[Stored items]
------------------------------------------------

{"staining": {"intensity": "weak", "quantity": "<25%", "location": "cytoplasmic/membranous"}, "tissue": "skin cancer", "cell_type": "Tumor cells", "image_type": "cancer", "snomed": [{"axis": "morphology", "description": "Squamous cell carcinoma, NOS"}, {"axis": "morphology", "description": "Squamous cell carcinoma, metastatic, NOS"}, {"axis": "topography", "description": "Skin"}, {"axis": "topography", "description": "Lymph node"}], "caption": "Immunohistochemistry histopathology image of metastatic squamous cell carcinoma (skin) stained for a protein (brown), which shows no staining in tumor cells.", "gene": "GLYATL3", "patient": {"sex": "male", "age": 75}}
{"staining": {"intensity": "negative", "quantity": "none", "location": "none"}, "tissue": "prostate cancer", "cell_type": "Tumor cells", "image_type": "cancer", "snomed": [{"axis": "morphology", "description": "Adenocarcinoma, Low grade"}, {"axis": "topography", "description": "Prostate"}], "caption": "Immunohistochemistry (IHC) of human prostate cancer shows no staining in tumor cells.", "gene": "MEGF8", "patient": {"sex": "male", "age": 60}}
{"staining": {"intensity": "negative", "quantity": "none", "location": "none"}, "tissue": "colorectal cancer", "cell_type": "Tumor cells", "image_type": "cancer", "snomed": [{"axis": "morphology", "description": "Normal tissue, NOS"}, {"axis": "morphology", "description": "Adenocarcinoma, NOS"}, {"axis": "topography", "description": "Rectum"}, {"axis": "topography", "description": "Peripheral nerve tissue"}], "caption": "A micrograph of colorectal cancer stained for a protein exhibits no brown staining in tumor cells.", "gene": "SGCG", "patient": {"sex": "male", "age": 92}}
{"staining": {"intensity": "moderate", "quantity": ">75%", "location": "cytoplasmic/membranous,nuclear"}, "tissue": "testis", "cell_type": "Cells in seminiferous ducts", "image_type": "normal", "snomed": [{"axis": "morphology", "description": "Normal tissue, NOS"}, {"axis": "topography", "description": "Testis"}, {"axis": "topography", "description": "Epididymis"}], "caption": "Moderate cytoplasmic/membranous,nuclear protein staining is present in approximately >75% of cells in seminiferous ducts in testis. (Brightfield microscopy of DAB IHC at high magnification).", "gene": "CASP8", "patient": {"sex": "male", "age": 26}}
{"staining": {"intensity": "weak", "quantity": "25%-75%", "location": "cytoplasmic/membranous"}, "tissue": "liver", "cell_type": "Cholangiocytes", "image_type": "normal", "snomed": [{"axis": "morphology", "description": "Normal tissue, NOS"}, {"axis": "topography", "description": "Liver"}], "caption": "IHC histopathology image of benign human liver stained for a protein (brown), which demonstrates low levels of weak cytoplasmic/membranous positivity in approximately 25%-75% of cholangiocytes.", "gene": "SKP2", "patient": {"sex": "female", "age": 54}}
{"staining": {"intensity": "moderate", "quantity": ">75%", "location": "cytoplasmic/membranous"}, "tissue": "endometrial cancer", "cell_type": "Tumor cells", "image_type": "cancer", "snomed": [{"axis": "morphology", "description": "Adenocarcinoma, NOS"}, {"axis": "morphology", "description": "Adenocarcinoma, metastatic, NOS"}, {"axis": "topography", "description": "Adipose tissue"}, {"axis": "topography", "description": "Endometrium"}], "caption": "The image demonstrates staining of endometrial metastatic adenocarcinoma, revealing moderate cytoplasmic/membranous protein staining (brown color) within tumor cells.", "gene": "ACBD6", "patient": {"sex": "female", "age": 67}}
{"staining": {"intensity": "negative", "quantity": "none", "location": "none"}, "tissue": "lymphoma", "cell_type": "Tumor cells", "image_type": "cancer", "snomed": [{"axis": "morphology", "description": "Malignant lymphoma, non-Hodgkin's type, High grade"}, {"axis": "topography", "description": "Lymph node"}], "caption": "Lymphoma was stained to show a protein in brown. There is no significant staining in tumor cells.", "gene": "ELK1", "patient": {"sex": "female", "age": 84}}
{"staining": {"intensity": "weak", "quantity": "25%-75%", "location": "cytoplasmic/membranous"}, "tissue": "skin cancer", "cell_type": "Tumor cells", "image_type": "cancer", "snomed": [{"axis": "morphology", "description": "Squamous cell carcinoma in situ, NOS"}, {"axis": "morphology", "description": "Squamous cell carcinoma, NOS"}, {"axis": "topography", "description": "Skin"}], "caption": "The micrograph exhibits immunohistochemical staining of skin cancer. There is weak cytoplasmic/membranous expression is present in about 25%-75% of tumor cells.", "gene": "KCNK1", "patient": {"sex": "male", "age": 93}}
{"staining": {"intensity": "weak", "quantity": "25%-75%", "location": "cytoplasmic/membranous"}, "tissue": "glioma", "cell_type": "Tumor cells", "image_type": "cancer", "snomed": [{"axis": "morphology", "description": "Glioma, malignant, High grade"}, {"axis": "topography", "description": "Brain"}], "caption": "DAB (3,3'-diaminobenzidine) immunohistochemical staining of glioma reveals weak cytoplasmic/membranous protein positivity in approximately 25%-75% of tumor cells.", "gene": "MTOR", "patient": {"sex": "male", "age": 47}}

------------------------------------------------

#### WHAT THE TASK REQUIRES
Look through the data above and return exactly the lines from the one that contains "(IHC) of human" to the one that contains "micrograph of colorectal", inclusive, with nothing else.

#### EXPECTED ANSWER
{"staining": {"intensity": "negative", "quantity": "none", "location": "none"}, "tissue": "prostate cancer", "cell_type": "Tumor cells", "image_type": "cancer", "snomed": [{"axis": "morphology", "description": "Adenocarcinoma, Low grade"}, {"axis": "topography", "description": "Prostate"}], "caption": "Immunohistochemistry (IHC) of human prostate cancer shows no staining in tumor cells.", "gene": "MEGF8", "patient": {"sex": "male", "age": 60}}
{"staining": {"intensity": "negative", "quantity": "none", "location": "none"}, "tissue": "colorectal cancer", "cell_type": "Tumor cells", "image_type": "cancer", "snomed": [{"axis": "morphology", "description": "Normal tissue, NOS"}, {"axis": "morphology", "description": "Adenocarcinoma, NOS"}, {"axis": "topography", "description": "Rectum"}, {"axis": "topography", "description": "Peripheral nerve tissue"}], "caption": "A micrograph of colorectal cancer stained for a protein exhibits no brown staining in tumor cells.", "gene": "SGCG", "patient": {"sex": "male", "age": 92}}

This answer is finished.